Sombras...
Sombras...
A noite cai envolta em espessa neblina
Mal posso ver os olhos da terna menina
Que distraída carcome o segredo que a destrói
Desnudando a maldita consciência que tanto dói.
Sofre com a sombra que se agiganta dia a dia!
Que te faz ficar à míngua com uma grande nostalgia...
Enterrado em teu coração estão às trevas de outrora
Palpita ele em disritmia ao lembrar com ódio do facínora
Que te obrigou com arma em punho a matar a tua criança,
Desfazendo todo o amor e o transformando em vingança.
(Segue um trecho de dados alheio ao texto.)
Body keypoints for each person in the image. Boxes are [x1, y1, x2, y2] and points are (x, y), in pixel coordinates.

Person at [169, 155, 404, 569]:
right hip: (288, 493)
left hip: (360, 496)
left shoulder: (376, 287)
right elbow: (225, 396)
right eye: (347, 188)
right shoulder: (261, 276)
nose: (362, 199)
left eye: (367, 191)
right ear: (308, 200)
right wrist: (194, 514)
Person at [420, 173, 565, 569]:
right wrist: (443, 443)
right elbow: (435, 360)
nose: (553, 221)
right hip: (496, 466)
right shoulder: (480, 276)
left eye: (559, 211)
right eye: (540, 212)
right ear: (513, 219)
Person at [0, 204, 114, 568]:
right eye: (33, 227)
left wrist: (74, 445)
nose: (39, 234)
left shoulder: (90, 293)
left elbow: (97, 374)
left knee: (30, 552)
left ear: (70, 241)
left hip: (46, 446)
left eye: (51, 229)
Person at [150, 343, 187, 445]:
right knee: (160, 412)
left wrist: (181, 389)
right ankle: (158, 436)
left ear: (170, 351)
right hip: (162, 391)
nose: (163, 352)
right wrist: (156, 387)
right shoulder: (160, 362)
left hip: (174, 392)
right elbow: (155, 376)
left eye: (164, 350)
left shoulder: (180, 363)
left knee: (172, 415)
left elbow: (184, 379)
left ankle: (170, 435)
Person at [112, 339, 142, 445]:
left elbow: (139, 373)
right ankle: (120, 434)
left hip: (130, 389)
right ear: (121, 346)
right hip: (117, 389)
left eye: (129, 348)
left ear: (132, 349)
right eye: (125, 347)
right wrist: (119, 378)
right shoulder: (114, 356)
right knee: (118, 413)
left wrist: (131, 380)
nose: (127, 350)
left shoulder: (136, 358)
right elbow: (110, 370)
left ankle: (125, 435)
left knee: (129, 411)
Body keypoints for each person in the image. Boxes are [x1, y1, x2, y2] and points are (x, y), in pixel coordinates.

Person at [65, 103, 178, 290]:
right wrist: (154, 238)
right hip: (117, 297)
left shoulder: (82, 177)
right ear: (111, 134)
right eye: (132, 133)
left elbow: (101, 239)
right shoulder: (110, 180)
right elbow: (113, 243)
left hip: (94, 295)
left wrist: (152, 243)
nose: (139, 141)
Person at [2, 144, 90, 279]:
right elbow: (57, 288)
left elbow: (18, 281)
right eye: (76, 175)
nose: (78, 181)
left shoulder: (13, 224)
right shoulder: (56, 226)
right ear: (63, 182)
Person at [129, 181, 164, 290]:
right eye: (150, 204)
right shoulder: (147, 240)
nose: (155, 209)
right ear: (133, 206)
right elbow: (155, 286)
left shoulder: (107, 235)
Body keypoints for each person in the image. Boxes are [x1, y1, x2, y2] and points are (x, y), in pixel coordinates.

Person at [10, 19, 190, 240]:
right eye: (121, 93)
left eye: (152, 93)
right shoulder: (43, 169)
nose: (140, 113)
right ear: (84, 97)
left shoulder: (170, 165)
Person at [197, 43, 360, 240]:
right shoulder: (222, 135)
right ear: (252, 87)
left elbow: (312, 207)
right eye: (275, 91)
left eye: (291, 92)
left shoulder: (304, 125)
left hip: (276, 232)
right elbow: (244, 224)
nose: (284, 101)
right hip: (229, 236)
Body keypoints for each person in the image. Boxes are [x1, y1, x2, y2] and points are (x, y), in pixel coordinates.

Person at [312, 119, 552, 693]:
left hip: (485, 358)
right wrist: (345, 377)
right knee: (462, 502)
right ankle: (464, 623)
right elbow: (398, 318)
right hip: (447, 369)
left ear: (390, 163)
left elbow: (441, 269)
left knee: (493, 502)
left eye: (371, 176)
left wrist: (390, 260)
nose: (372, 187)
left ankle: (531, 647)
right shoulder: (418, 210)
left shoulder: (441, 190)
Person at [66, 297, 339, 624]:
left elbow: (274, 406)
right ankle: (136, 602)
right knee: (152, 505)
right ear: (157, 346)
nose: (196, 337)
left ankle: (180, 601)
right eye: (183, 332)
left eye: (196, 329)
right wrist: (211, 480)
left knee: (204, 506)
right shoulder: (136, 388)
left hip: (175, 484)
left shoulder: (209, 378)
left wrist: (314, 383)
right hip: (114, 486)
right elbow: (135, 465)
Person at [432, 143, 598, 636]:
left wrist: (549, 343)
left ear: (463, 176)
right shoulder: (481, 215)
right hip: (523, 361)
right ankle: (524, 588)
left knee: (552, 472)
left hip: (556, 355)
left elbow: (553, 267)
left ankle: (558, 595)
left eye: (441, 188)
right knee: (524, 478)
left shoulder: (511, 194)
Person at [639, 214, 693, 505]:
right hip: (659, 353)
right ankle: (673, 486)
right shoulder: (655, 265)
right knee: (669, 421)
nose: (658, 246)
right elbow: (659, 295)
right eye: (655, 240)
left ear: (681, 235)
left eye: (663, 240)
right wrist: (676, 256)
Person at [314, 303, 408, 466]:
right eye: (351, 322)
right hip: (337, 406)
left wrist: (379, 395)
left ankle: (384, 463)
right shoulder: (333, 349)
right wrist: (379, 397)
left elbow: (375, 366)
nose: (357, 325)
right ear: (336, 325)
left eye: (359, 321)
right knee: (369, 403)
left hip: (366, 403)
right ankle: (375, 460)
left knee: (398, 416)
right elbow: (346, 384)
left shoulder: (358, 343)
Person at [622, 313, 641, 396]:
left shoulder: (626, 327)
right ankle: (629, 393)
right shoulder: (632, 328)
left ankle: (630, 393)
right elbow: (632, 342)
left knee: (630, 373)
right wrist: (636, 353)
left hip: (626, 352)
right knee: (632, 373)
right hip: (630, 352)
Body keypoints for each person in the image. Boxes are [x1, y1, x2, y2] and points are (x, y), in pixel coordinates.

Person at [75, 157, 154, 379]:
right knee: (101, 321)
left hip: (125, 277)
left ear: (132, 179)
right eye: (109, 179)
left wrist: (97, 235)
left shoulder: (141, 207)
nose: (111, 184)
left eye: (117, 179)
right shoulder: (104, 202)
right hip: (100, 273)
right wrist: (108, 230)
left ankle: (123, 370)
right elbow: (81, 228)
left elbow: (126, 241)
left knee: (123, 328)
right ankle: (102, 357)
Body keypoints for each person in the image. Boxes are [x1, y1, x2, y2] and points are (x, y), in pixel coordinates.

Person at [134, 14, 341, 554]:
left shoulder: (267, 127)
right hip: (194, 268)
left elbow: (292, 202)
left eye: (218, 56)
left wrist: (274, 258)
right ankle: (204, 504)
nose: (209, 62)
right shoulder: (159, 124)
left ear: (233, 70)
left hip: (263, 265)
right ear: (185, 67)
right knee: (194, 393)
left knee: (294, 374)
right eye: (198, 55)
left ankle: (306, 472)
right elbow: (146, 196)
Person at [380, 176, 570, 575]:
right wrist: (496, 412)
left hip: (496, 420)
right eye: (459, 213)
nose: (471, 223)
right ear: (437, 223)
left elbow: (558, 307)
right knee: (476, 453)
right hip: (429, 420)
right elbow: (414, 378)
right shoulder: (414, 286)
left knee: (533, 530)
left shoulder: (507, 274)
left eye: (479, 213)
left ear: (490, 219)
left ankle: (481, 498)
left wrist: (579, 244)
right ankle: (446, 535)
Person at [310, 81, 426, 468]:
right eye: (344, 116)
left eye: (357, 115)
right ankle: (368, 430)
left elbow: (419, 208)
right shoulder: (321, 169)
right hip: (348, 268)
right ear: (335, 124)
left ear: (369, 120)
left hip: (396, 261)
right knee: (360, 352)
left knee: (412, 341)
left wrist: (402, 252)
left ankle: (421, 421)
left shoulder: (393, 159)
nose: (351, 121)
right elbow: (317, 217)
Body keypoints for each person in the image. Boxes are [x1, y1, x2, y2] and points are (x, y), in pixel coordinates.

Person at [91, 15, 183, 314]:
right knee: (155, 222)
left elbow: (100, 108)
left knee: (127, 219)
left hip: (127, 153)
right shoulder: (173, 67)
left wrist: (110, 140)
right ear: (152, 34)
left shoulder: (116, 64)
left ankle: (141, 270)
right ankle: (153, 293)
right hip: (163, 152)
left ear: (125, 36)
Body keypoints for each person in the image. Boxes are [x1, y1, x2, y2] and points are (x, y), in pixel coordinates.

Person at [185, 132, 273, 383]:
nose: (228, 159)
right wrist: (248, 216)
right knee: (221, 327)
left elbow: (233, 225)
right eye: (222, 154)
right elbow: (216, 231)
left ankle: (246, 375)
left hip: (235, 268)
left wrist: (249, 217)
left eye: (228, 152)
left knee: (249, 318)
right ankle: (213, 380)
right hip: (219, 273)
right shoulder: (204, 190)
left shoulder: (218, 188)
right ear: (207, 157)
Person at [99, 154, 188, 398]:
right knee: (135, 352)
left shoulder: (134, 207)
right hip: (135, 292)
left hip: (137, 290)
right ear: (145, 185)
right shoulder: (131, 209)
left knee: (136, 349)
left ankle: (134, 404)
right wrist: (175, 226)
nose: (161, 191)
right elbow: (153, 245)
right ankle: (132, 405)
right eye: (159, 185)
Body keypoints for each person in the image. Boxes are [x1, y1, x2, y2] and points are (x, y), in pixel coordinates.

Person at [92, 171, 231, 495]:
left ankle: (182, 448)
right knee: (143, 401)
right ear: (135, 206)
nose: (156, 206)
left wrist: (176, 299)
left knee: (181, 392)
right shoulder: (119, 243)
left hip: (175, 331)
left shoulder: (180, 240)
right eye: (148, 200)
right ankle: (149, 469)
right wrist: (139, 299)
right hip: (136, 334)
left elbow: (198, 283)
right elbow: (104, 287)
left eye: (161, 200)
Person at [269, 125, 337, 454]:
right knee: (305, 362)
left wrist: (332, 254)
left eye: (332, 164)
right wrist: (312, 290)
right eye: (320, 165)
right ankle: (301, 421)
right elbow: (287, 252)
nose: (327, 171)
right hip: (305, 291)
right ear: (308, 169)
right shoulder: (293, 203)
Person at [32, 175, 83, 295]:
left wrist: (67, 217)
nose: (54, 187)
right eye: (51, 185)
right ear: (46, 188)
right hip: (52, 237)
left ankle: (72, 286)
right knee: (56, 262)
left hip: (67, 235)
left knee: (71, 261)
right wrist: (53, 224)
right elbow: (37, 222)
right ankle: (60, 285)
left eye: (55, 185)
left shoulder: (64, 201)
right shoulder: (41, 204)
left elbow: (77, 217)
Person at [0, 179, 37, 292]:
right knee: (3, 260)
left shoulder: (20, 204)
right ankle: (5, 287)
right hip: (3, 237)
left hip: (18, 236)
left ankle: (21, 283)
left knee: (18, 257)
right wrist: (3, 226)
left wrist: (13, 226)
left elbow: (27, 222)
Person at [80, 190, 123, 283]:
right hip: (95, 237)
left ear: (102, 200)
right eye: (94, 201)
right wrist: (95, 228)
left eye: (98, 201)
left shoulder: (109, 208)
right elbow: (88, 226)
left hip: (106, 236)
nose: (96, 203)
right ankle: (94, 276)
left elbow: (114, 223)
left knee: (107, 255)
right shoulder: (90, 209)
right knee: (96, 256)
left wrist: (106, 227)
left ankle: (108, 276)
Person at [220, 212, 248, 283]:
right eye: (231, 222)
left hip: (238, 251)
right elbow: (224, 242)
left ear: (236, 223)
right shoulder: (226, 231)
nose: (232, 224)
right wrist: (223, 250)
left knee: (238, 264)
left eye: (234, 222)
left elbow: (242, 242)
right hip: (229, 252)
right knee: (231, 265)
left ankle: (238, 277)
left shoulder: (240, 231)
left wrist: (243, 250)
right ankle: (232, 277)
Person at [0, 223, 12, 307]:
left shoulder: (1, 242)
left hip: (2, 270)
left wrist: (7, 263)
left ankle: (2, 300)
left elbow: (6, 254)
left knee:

Pela noite escutas o choro e o riso que eram a tua alegria,
Hoje, só tem em teu ser uma enorme agonia.
A saudade e o remorso são como espinho a te ferir
Pareces mais uma alma penada, calada sem sequer sorrir.
Envergonha-te de ti mesma por ter sido tão fraca,
Mil vezes já pensou em colocar arsênico em tua taça...
E pelas noites, o teu próprio corpo abraça,
Pois não aguenta mais caminhar em tuas desgraças.
Uma réstia de luz em teu quarto de terror surge,
É o Senhor que sabe que o teu tempo de renovação urge
Placidamente Ele te estende um olhar de piedade,
Compulsivamente a dama chora com toda humildade;
Roga ao Senhor que a leve para junto de quem mais amou.
Com doçura Ele lhe diz: Vem, o teu tempo do teu sofrimento findou.
Jesus com mansuetude, joga sobre os seus olhos um branco véu
E assim, se dissipam as sombras e eles seguem felizes para o céu.
Sandra Galante.
(Série de estudo das falenas de Machado de Assis).
SOMBRAS
Machado de Asis.
Quando, assentada, à noite, a tua fronte inclinas,
E cerras descuidada as pálpebras divinas,
E deixas no regaço as tuas mãos cair,
E escutas sem falar, e sonhas sem dormir,
Acaso uma lembrança, um eco do passado,
Em teu seio revive?
O túmulo fechado
Da ventura que foi, do tempo que fugiu,
Por que razão, mimosa, a tua mão o abriu?
Com que flor, com que espinho, a importuna memória
Do teu passado escreve a misteriosa história?
Que espectro ou que visão ressurge aos olhos teus?
Vem das trevas do mal ou cai das mãos de Deus?
É saudade ou remorso? é desejo ou martírio?
Quando em obscuro templo a fraca luz de um círio
Apenas alumia a nave e o grande altar
E deixa todo o resto em treva, — e o nosso olhar
Cuida ver ressurgindo, ao longe, dentre as portas
As sombras imortais das criaturas mortas,
Palpita o coração de assombro e de terror;
O medo aumenta o mal. Mas a cruz do Senhor,
Que a luz do círio inunda, os nossos olhos chama;
O ânimo esclarece aquela eterna chama;
Ajoelha-se contrito, e murmura-se então
A palavra de Deus, a divina oração.
Pejam sombras, bem vês, a escuridão do templo;
Volve os olhos à luz, imita aquele exemplo;
Corre sobre o passado impenetrável véu;
Olha para o futuro e vem lançar-te ao céu.